Familles recomposées : quatre mamans témoignent Pierrette : "Ce n'est pas aux enfants de s'adapter à nos choix d'adultes"

Pouvez-vous nous présenter votre famille en quelques mots ?

Je vis avec mon ami depuis environ 7 ans. Mon conjoint a deux filles de 16 ans et 13 ans, nous avons ensemble un petit garçon de 2 ans. Au départ, ces filles venaient un week-end sur deux.

Comment avez-vous réussi à vous faire accepter ?

Nous nous sommes apprivoisées petit à petit sans brusquer les choses. Mon ami passait souvent son week-end de garde avec ses parents et ses filles. A l'époque, nous habitions dans mon appartement qui était petit. De plus, il ne voulait pas m'imposer à ses enfants. On essayait d'avoir des activités sympas, de les emmener au restaurant...

Vous avez ensuite sauté le pas ?

Oui, les filles sont venues dormir à l'appartement. On dépliait le clic-clac, on mangeait sur la table basse du salon. C'était un peu comme du camping, fait dans la bonne humeur. En 2002, nous avons acheté une maison ensemble. On a intégré les enfants tout de suite dans notre choix, en leur faisant choisir leur chambre et la couleur des murs, en leur faisant faire les pochoirs. Et en leur montrant la chambre d'un futur petit frère peut-être... Depuis septembre 2006, nous vivons à plein temps ensemble.

Et leur maman ?

La maman des filles est tombée gravement malade à cette époque et est décédée en novembre 2007. Malgré la difficulté de ces moments et la peine, on peut dire que cela s'est bien passé. Chacun a trouvé sa place et la naissance de Sébastien en août 2006 a créé le ciment de notre famille. C'est lui finalement qui nous unis les uns aux autres, et c'est lui aussi qui a amené la joie et la vie dans les moments difficiles.

Comment s'est passée votre intégration au sein de cette nouvelle famille ?

Cela s'est bien passé. Dans les premiers temps, les filles venaient à mon appartement, "sur mon terrain" si l'on peut dire. Elles ont ressenti le besoin de s'intégrer dans notre vie, au moins autant que moi dans la leur.

"La famille traditionnelle n'est pas un gage de réussite dans l'éducation des enfants"

Les filles vous ont-elles tout de suite acceptée ?

Elles m'ont acceptée tout de suite. Quand on se voit un week-end sur deux, on n'est pas obligé de jouer le rôle de l'éducatrice. Je cherchais à me faire aimer mais pas à me faire obéir, donc cela s'est bien passé. La vie ensemble à temps plein a demandé quelques ajustements car je dois aujourd'hui participer à l'éducation. Les filles l'acceptent bien. Je crois même qu'elles apprécient que je m'intéresse à elles.

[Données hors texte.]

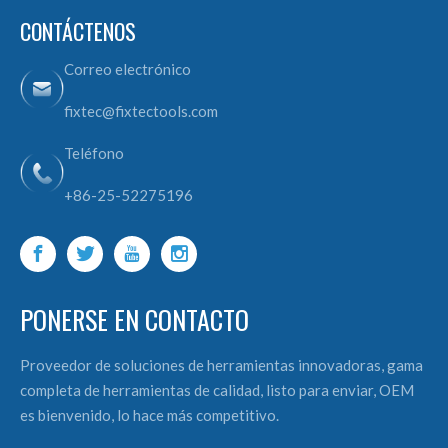
CONTÁCTENOS
Correo electrónico
fixtec@fixtectools.com
Teléfono
+86-25-52275196
PONERSE EN CONTACTO
Proveedor de soluciones de herramientas innovadoras, gama
completa de herramientas de calidad, listo para enviar, OEM
es bienvenido, lo hace más competitivo.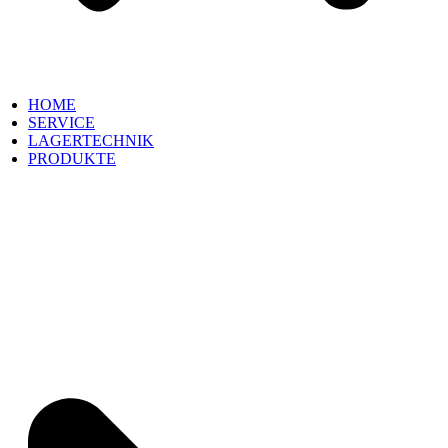
HOME
SERVICE
LAGERTECHNIK
PRODUKTE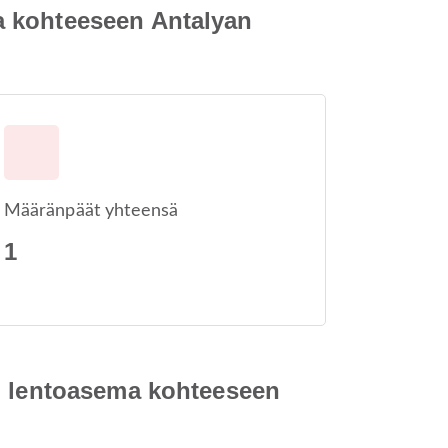
a kohteeseen Antalyan
Määränpäät yhteensä
1
en lentoasema kohteeseen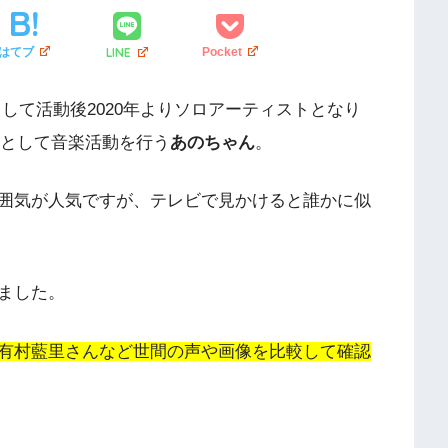
LINE
はてブ
Pocket
して活動後2020年よりソロアーティストとなり
ターとして音楽活動を行う
あのちゃん
。
囲気が人気ですが、テレビで見かけると誰かに似
ました。
有村藍里さんなど世間の声や画像を比較して確認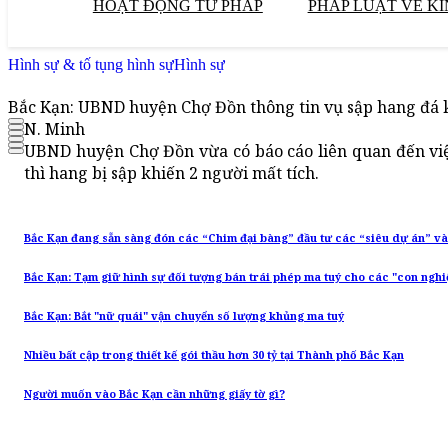
HOẠT ĐỘNG TƯ PHÁP
PHÁP LUẬT VỀ KI
Hình sự & tố tụng hình sự
Hình sự
Bắc Kạn: UBND huyện Chợ Đồn thông tin vụ sập hang đá k
N. Minh
UBND huyện Chợ Đồn vừa có báo cáo liên quan đến việ
thì hang bị sập khiến 2 người mất tích.
Bắc Kạn đang sẵn sàng đón các “Chim đại bàng” đầu tư các “siêu dự án” và
Bắc Kạn: Tạm giữ hình sự đối tượng bán trái phép ma tuý cho các "con nghi
Bắc Kạn: Bắt "nữ quái" vận chuyển số lượng khủng ma tuý
Nhiều bất cập trong thiết kế gói thầu hơn 30 tỷ tại Thành phố Bắc Kạn
Người muốn vào Bắc Kạn cần những giấy tờ gì?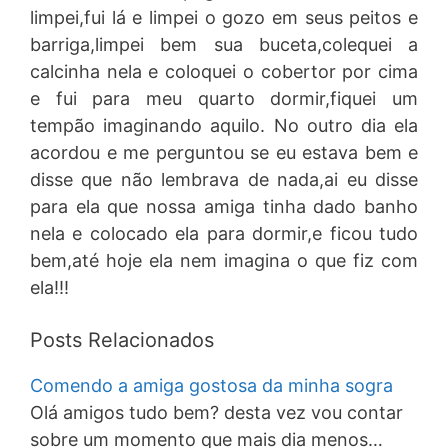
limpei,fui lá e limpei o gozo em seus peitos e
barriga,limpei bem sua buceta,colequei a
calcinha nela e coloquei o cobertor por cima
e fui para meu quarto dormir,fiquei um
tempão imaginando aquilo. No outro dia ela
acordou e me perguntou se eu estava bem e
disse que não lembrava de nada,ai eu disse
para ela que nossa amiga tinha dado banho
nela e colocado ela para dormir,e ficou tudo
bem,até hoje ela nem imagina o que fiz com
ela!!!
Posts Relacionados
Comendo a amiga gostosa da minha sogra
Olá amigos tudo bem? desta vez vou contar
sobre um momento que mais dia menos…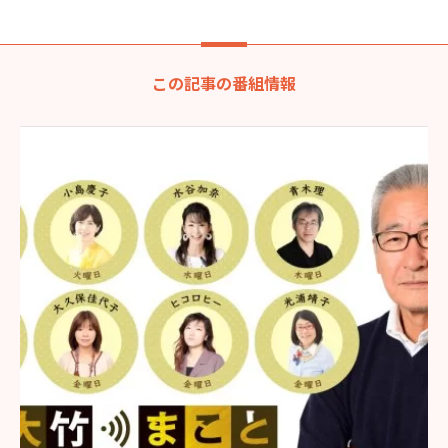
この記事の番組情報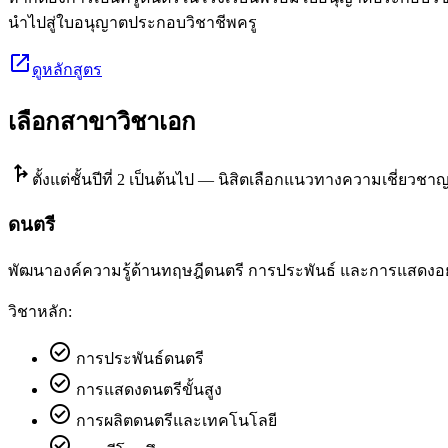
นำไปสู่ใบอนุญาตประกอบวิชาชีพครู
open_in_new
ดูหลักสูตร
เลือกสาขาวิชาเอก
fork_right
ตั้งแต่ชั้นปีที่ 2 เป็นต้นไป —
นิสิตเลือกแนวทางความเชี่ยวชาญต
ดนตรี
พัฒนาองค์ความรู้ด้านทฤษฎีดนตรี การประพันธ์ และการแสดงอย่
วิชาหลัก:
check_circle
การประพันธ์ดนตรี
check_circle
การแสดงดนตรีขั้นสูง
check_circle
การผลิตดนตรีและเทคโนโลยี
check_circle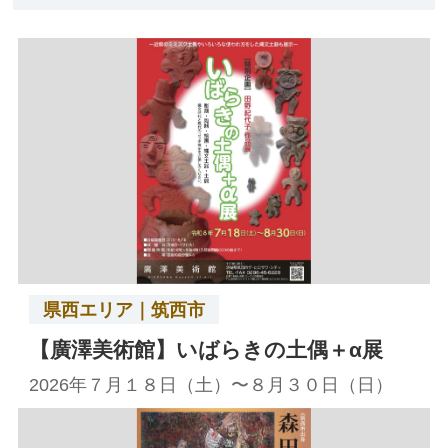
県西エリア｜筑西市
【廣澤美術館】いばらきの土偶＋α展
2026年７月１８日（土）〜８月３０日（日）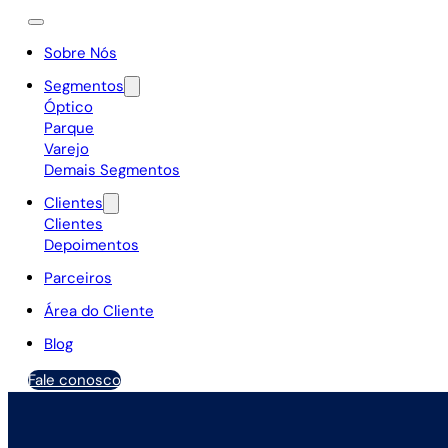
Sobre Nós
Segmentos
Óptico
Parque
Varejo
Demais Segmentos
Clientes
Clientes
Depoimentos
Parceiros
Área do Cliente
Blog
Fale conosco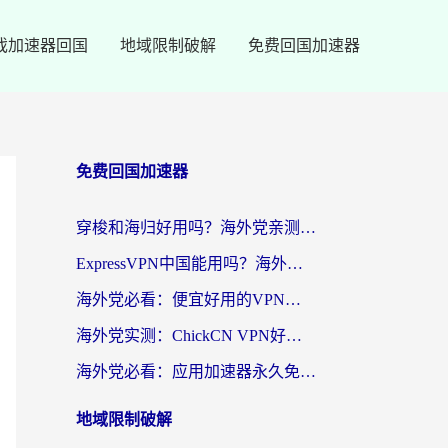
戏加速器回国
地域限制破解
免费回国加速器
免费回国加速器
穿梭和海归好用吗？海外党亲测：3步选对回国加速器，无缝刷国内剧玩手游
ExpressVPN中国能用吗？海外党翻回国内的加速器选择指南（附番茄加速器实测）
海外党必看：便宜好用的VPN怎么选？3步解决回国访问难题+Steam改区技巧
海外党实测：ChickCN VPN好用吗？和OurPlay VPN对比哪个回国效果更好？附避坑指南
海外党必看：应用加速器永久免费版真的靠谱吗？教你选对回国加速器无缝刷国内资源
地域限制破解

La perte de leur maman les laisse très seules malgré nos efforts.

D'où vient la réussite de votre famille recomposée ?

Je pense que notre réussite vient du fait que nous n'avons pas précipité les premiers contacts, que nous avons intégré les enfants dans nos projets de maison et de bébé. J'ai toujours eu en tête que c'était à moi de faire des efforts : la séparation des parents, les nouveaux conjoints, les nouvelles maisons... C'est difficile à comprendre pour des enfants et ce n'est pas eux de faire l'effort de s'adapter à nos choix d'adultes. A nous de nous adapter pour faire le mieux pour eux. Par ailleurs, leur maman avait bien accepté la séparation (c'est elle qui était partie d'ailleurs) et n'avait pas de ressentiment à l'égard de mon ami et de sa nouvelle vie. Les filles ne l'ont pas entendue dire de mal de nous, et moi je n'en ai jamais dit d'elle.

Aujourd'hui, avez-vous trouvé votre place ?

Oui, j'ai trouvé ma place. Je participe aux réunions de parents d'élèves, je conseille la grande sur son orientation, elle m'écoute et me fait confiance. Parfois, on se fache parce que la répartition des tâches ménagères n'est pas équitable, parce que le forfait de portable est dépassé... Comme chez tout le monde. On ne diffère pas beaucoup des autres familles, il me semble. La famille traditionnelle n'est pas un gage de réussite dans l'éducation des enfants. Il faut s'aimer et avancer, qu'on soit une famille recomposée ou pas.

Auriez-vous des conseils à donner aux autres mamans ?

J'essaye toujours de me rappeler de ce que je faisais à leur âge, ce que j'aimais et comment je réagissais. Souvent, cela me guide dans l'attitude que j'adopte avec elles. Même si je ne suis pas leur mère, le quotidien se passe tout pareil, et entre les enfants, c'est une vraie fratrie pleine de joie et de cris.